Exercise:
An exact copy of the records is required, minus the pictures they hold.

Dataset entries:
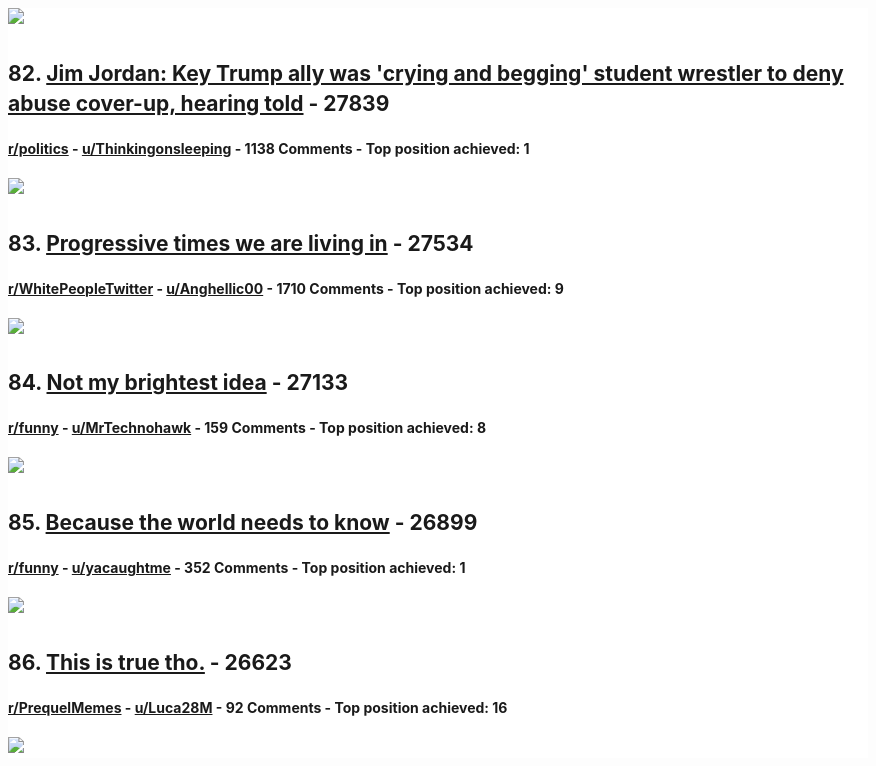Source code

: <a href="https://i.redd.it/pi6qaouqtqg41.jpg"><img src="https://b.thumbs.redditmedia.com/CrfS4-tdhgQ-bAbgB4MQzMlZ2zZJb529eG333r66PPQ.jpg"></img></a>

## 82. [Jim Jordan: Key Trump ally was 'crying and begging' student wrestler to deny abuse cover-up, hearing told](http://reddit.com/r/politics/comments/f385vj/jim_jordan_key_trump_ally_was_crying_and_begging/) - 27839
#### [r/politics](http://reddit.com/r/politics) - [u/Thinkingonsleeping](http://reddit.com/u/Thinkingonsleeping) - 1138 Comments - Top position achieved: 1

<a href="https://www.independent.co.uk/news/world/americas/us-politics/jim-jordan-ohio-wrestler-osu-trump-adam-disabato-abuse-allegations-students-a9332781.html"><img src="https://a.thumbs.redditmedia.com/s-rNJYrf8NWTSXkHQnSjsZgtk1YQ5fhKOLe7nxiEi_8.jpg"></img></a>

## 83. [Progressive times we are living in](http://reddit.com/r/WhitePeopleTwitter/comments/f37pqr/progressive_times_we_are_living_in/) - 27534
#### [r/WhitePeopleTwitter](http://reddit.com/r/WhitePeopleTwitter) - [u/Anghellic00](http://reddit.com/u/Anghellic00) - 1710 Comments - Top position achieved: 9

<a href="https://i.redd.it/wzw4773fyng41.jpg"><img src="https://a.thumbs.redditmedia.com/HMUm4U4SrpxB0-01fvmU-1JXtSGyMmXKoxSC8rgH2R0.jpg"></img></a>

## 84. [Not my brightest idea](http://reddit.com/r/funny/comments/f3bvyd/not_my_brightest_idea/) - 27133
#### [r/funny](http://reddit.com/r/funny) - [u/MrTechnohawk](http://reddit.com/u/MrTechnohawk) - 159 Comments - Top position achieved: 8

<a href="https://i.imgur.com/5GsqbdR.gifv"><img src="https://a.thumbs.redditmedia.com/AcDOjk8h6U-b-0uvsq5QfjaGE7DAzvIJf87_92K8DZ0.jpg"></img></a>

## 85. [Because the world needs to know](http://reddit.com/r/funny/comments/f3hvey/because_the_world_needs_to_know/) - 26899
#### [r/funny](http://reddit.com/r/funny) - [u/yacaughtme](http://reddit.com/u/yacaughtme) - 352 Comments - Top position achieved: 1

<a href="https://i.redd.it/swpvhtmxlrg41.jpg"><img src="https://b.thumbs.redditmedia.com/h7LHEqlIxXfhEjZOvscWo_V-pgQRQSkwHA4ScrIqH0E.jpg"></img></a>

## 86. [This is true tho.](http://reddit.com/r/PrequelMemes/comments/f3eeww/this_is_true_tho/) - 26623
#### [r/PrequelMemes](http://reddit.com/r/PrequelMemes) - [u/Luca28M](http://reddit.com/u/Luca28M) - 92 Comments - Top position achieved: 16

<a href="https://i.redd.it/andw60gyiqg41.jpg"><img src="https://b.thumbs.redditmedia.com/r_aF2ClMzwNdXMwaNzWk92SmkUylAiw2auw64INKPrI.jpg"></img></a>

Reply:
Source code

: <a href="https://i.redd.it/pi6qaouqtqg41.jpg"><img src="https://b.thumbs.redditmedia.com/CrfS4-tdhgQ-bAbgB4MQzMlZ2zZJb529eG333r66PPQ.jpg"></img></a>

## 82. [Jim Jordan: Key Trump ally was 'crying and begging' student wrestler to deny abuse cover-up, hearing told](http://reddit.com/r/politics/comments/f385vj/jim_jordan_key_trump_ally_was_crying_and_begging/) - 27839
#### [r/politics](http://reddit.com/r/politics) - [u/Thinkingonsleeping](http://reddit.com/u/Thinkingonsleeping) - 1138 Comments - Top position achieved: 1

<a href="https://www.independent.co.uk/news/world/americas/us-politics/jim-jordan-ohio-wrestler-osu-trump-adam-disabato-abuse-allegations-students-a9332781.html"><img src="https://a.thumbs.redditmedia.com/s-rNJYrf8NWTSXkHQnSjsZgtk1YQ5fhKOLe7nxiEi_8.jpg"></img></a>

## 83. [Progressive times we are living in](http://reddit.com/r/WhitePeopleTwitter/comments/f37pqr/progressive_times_we_are_living_in/) - 27534
#### [r/WhitePeopleTwitter](http://reddit.com/r/WhitePeopleTwitter) - [u/Anghellic00](http://reddit.com/u/Anghellic00) - 1710 Comments - Top position achieved: 9

<a href="https://i.redd.it/wzw4773fyng41.jpg"><img src="https://a.thumbs.redditmedia.com/HMUm4U4SrpxB0-01fvmU-1JXtSGyMmXKoxSC8rgH2R0.jpg"></img></a>

## 84. [Not my brightest idea](http://reddit.com/r/funny/comments/f3bvyd/not_my_brightest_idea/) - 27133
#### [r/funny](http://reddit.com/r/funny) - [u/MrTechnohawk](http://reddit.com/u/MrTechnohawk) - 159 Comments - Top position achieved: 8

<a href="https://i.imgur.com/5GsqbdR.gifv"><img src="https://a.thumbs.redditmedia.com/AcDOjk8h6U-b-0uvsq5QfjaGE7DAzvIJf87_92K8DZ0.jpg"></img></a>

## 85. [Because the world needs to know](http://reddit.com/r/funny/comments/f3hvey/because_the_world_needs_to_know/) - 26899
#### [r/funny](http://reddit.com/r/funny) - [u/yacaughtme](http://reddit.com/u/yacaughtme) - 352 Comments - Top position achieved: 1

<a href="https://i.redd.it/swpvhtmxlrg41.jpg"><img src="https://b.thumbs.redditmedia.com/h7LHEqlIxXfhEjZOvscWo_V-pgQRQSkwHA4ScrIqH0E.jpg"></img></a>

## 86. [This is true tho.](http://reddit.com/r/PrequelMemes/comments/f3eeww/this_is_true_tho/) - 26623
#### [r/PrequelMemes](http://reddit.com/r/PrequelMemes) - [u/Luca28M](http://reddit.com/u/Luca28M) - 92 Comments - Top position achieved: 16

<a href="https://i.redd.it/andw60gyiqg41.jpg"><img src="https://b.thumbs.redditmedia.com/r_aF2ClMzwNdXMwaNzWk92SmkUylAiw2auw64INKPrI.jpg"></img></a>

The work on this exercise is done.